● WORK REQUEST
Go through the records below and report each line with "троянди" in it.

● DATA IN THIS EXERCISE
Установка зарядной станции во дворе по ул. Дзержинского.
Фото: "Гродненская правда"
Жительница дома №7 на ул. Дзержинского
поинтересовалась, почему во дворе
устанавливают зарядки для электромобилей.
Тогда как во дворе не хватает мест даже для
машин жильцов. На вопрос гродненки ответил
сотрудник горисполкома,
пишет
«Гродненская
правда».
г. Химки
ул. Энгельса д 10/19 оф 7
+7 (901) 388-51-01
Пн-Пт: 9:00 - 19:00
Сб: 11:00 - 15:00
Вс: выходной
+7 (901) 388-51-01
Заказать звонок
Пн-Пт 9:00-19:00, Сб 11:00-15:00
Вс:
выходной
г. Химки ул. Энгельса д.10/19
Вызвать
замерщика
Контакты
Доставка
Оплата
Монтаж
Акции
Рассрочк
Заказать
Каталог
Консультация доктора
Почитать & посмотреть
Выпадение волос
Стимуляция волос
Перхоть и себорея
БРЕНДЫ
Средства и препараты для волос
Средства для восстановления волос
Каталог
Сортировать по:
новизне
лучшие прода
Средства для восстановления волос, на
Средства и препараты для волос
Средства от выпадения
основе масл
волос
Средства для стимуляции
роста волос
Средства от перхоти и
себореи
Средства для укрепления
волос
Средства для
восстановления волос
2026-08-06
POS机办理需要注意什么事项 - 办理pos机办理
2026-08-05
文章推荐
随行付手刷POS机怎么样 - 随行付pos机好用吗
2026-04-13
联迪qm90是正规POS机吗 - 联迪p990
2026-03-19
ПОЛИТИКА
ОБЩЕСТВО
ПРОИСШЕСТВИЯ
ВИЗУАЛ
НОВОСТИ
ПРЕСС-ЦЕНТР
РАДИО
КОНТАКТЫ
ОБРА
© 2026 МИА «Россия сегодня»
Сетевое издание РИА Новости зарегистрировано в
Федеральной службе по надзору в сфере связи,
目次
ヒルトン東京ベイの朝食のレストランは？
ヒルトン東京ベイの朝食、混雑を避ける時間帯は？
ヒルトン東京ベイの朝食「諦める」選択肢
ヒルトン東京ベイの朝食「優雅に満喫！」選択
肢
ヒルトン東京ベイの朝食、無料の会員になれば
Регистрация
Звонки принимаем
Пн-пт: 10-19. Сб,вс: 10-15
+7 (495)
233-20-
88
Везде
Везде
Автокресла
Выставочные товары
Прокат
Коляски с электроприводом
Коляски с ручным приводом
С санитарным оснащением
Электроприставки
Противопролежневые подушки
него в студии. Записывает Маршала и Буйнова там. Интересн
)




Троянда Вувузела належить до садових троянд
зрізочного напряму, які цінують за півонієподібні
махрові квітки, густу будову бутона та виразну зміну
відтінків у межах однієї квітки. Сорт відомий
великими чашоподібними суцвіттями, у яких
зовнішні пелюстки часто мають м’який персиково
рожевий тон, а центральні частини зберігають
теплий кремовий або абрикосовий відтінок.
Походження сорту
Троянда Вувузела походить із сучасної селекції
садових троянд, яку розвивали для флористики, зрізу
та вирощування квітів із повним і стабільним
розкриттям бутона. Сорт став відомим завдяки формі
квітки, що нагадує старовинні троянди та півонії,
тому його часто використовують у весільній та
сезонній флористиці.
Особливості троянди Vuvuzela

● TASK RESULT
квітки, що нагадує старовинні троянди та півонії,
Особливості троянди Vuvuzela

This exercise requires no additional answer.